During the period of European colonialism, imperialism, and slavery, race played a big part in the structuring of new societies and the replacement of old ones. White, Christian Europeans were of the belief that God had created many distinct races of the world, but that some were naturally better than others. White Europeans believed themselves to be at the top of this racial hierarchy, considering themselves the most intelligent, most moral, and purest of the handful of simplified racial categorizations- the others being Black, Red, Brown, and Yellow. There were many attempts to scientifically justify these racial categorizations on the basis of bone structure, terminal height, dental health, intelligence quotient, and physical strength, and this gave way to terms like Caucasoid, Negroid, and Mongoloid in referring to people in different phenotypes. Today we know that these socially-structured categories are not based in any scientific, bodily reality, but nonetheless they have a significant impact on how a person's life is lived.
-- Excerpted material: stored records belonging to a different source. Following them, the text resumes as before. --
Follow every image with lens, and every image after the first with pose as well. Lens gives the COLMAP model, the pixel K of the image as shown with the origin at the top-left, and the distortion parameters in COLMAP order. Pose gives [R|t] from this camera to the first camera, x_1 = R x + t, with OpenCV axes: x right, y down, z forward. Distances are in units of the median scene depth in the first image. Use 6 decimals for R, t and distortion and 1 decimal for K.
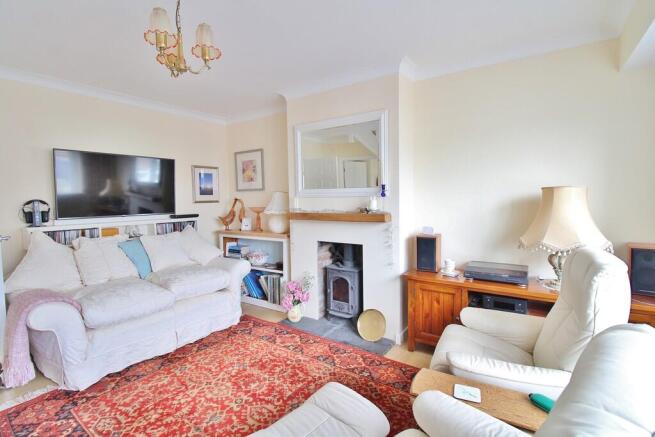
lens RADIAL K [[305.4, 0, 328.3], [0, 305.4, 216.5], [0, 0, 1]] dist [0.000846, -0.013507]
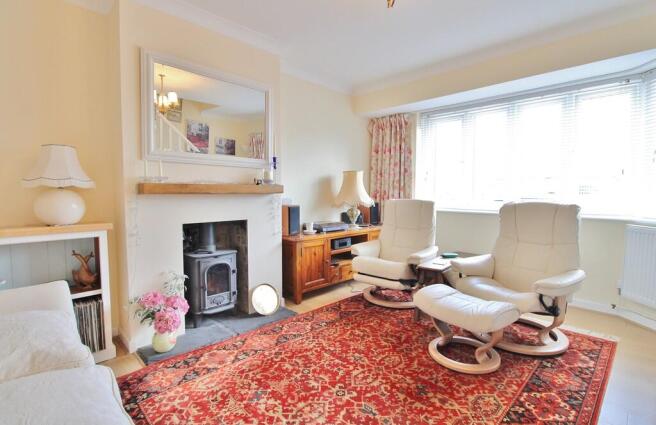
lens RADIAL K [[311.7, 0, 328.0], [0, 311.7, 212.5], [0, 0, 1]] dist [-0.010074, -0.000758]
pose [[0.187927, -0.046236, 0.981094, -0.872024], [0.058982, 0.997620, 0.035717, 0.058384], [-0.980410, 0.051154, 0.190207, 0.658919]]
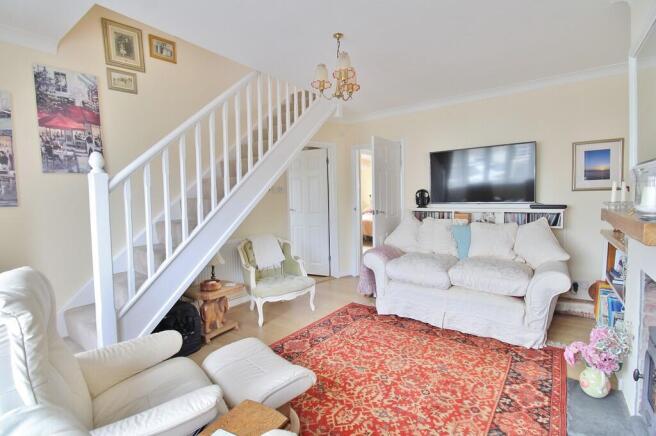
lens RADIAL K [[305.8, 0, 328.9], [0, 305.8, 216.0], [0, 0, 1]] dist [0.000846, -0.013507]
pose [[-0.029906, 0.080605, -0.996297, 0.577290], [-0.037240, 0.995961, 0.081696, -0.031967], [0.998859, 0.039546, -0.026783, 0.632587]]
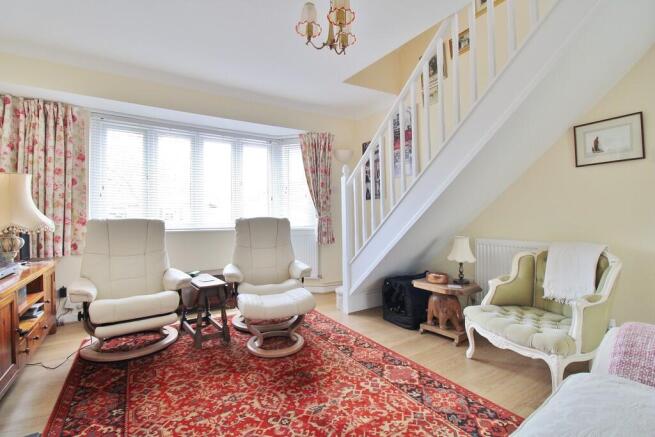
lens RADIAL K [[305.4, 0, 328.3], [0, 305.4, 216.5], [0, 0, 1]] dist [0.000846, -0.013507]
pose [[-0.924990, 0.026113, 0.379093, -0.543846], [0.048465, 0.997596, 0.049538, 0.045162], [-0.376888, 0.064195, -0.924032, 1.273548]]
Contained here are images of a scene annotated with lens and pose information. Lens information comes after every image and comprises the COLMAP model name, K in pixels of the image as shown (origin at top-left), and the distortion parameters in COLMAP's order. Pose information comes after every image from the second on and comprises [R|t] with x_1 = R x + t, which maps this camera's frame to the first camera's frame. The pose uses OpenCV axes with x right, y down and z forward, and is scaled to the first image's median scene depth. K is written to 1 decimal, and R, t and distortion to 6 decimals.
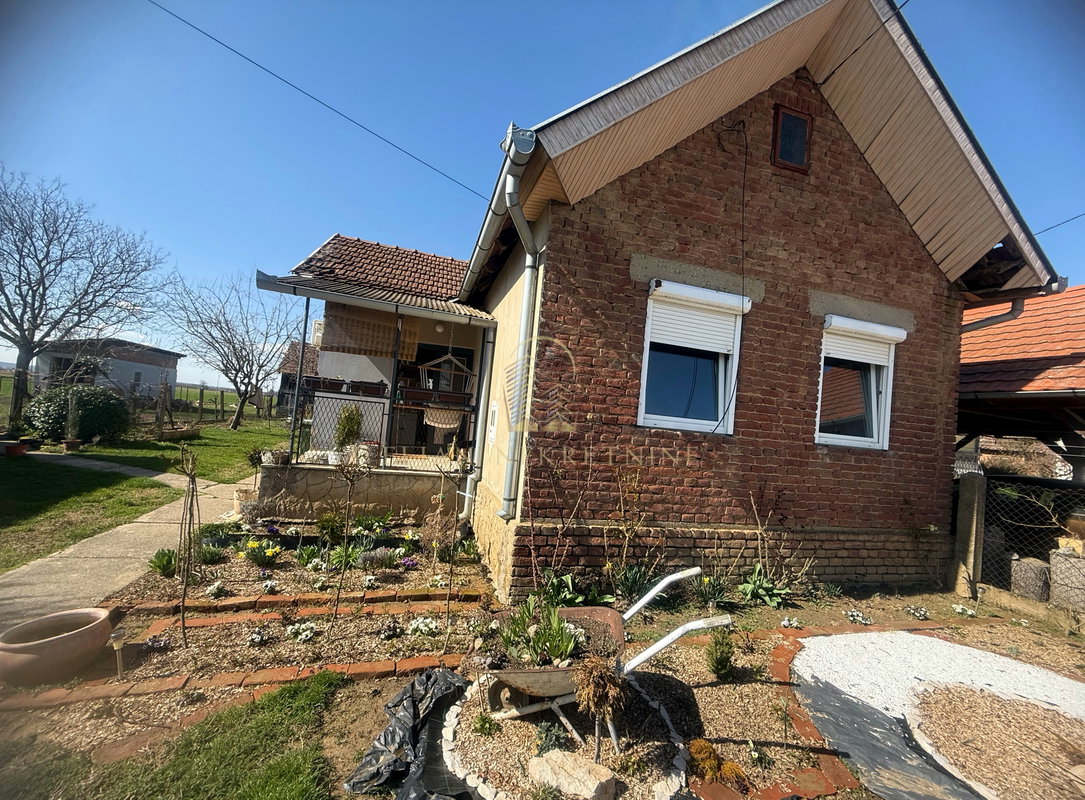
lens RADIAL K [[429.7, 0, 543.1], [0, 429.7, 407.1], [0, 0, 1]] dist [-0.000570, -0.000080]
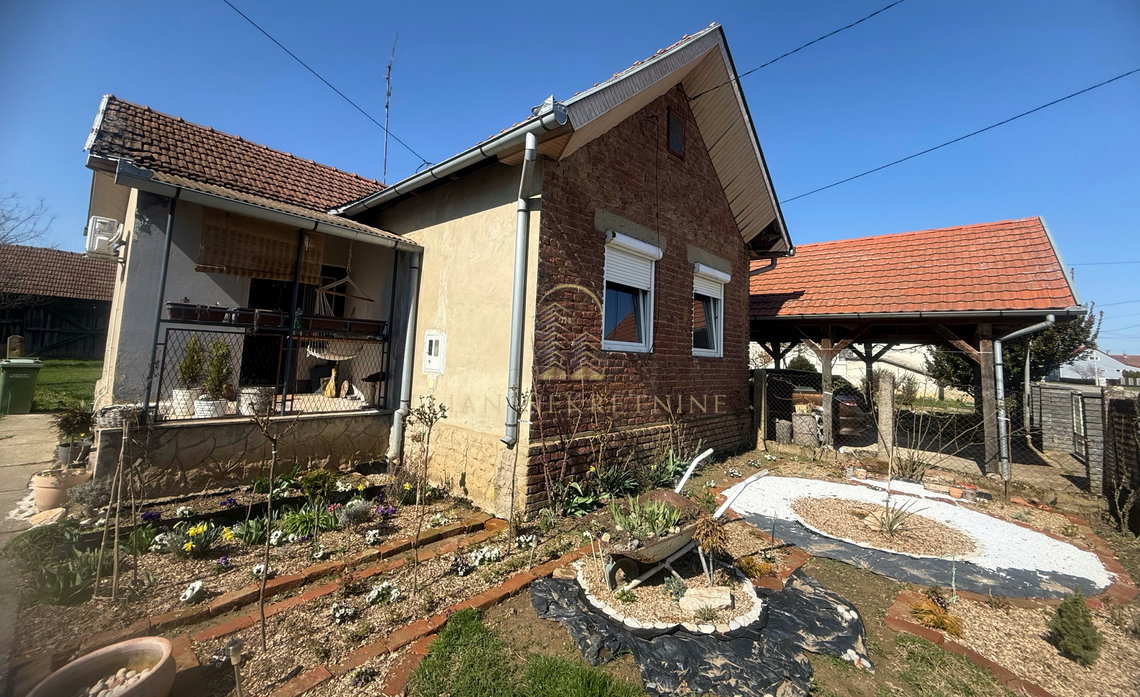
lens RADIAL K [[449.8, 0, 568.5], [0, 449.8, 311.6], [0, 0, 1]] dist [-0.001689, 0.000164]
pose [[0.857709, -0.006388, 0.514096, -0.446509], [0.018805, 0.999644, -0.018952, -0.037388], [-0.513792, 0.025923, 0.857523, -0.034637]]
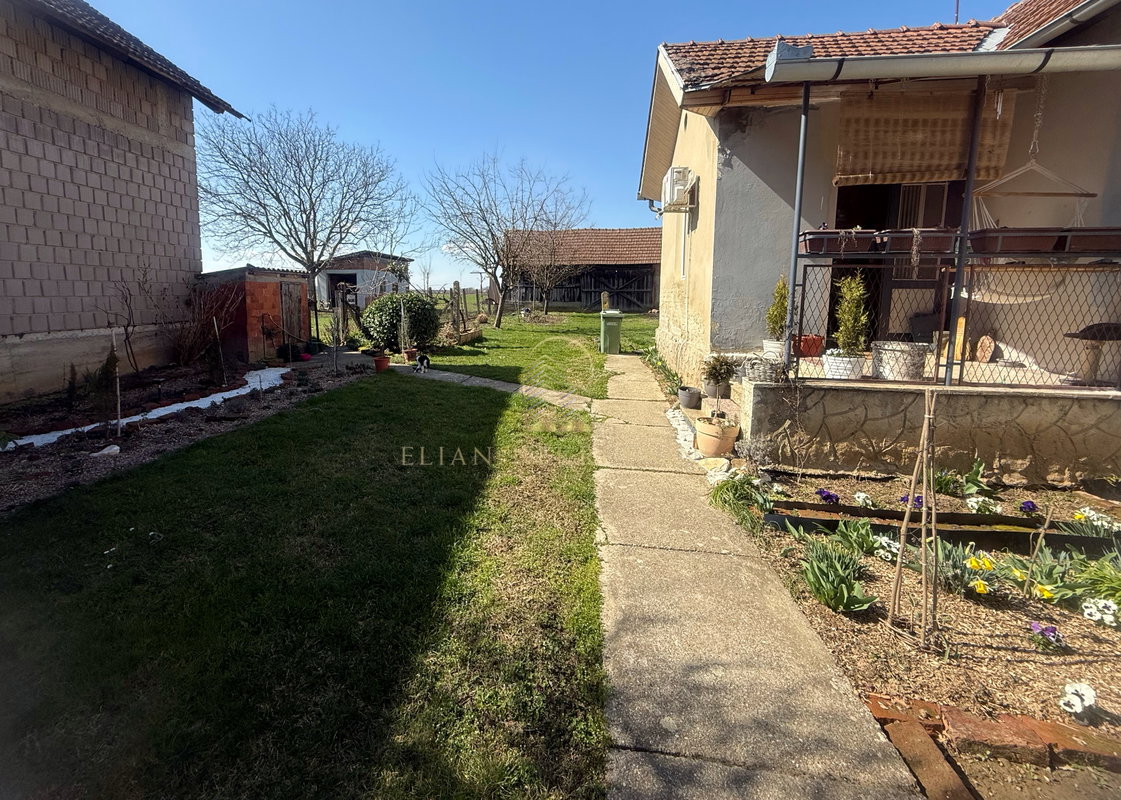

In the racial hierarchy used during the age of European expansion, white people were considered the only full human beings with rights and reason. People of Color were considered to be closer to non-human animals, by degrees in correlation with skin color. At the bottom of this racial hierarchy were Black Africans, many of whom were captured and forced into slavery in the New World. This was "justified" by the belief that Black people were more animal than whites and needed to be shepherded by white people. Between Black and white people fell Asians and Indigenous Americans. Indigenous Americans were considered to have more of a "capacity" for civilization because they were lighter-skinned and had a culture of respect which Europeans considered noble.
Though white Europeans killed, enslaved, and forced the assimilation of millions of Indigenous Americans and Africans, there were slightly different attitudes behind both. In their treatment of Indigenous Americans, Europeans felt they could and had given them a chance to convert and become civilized. In contrast, Europeans felt there was no hope to humanize or civilize Black Africans and so treated them essentially as animals for labor.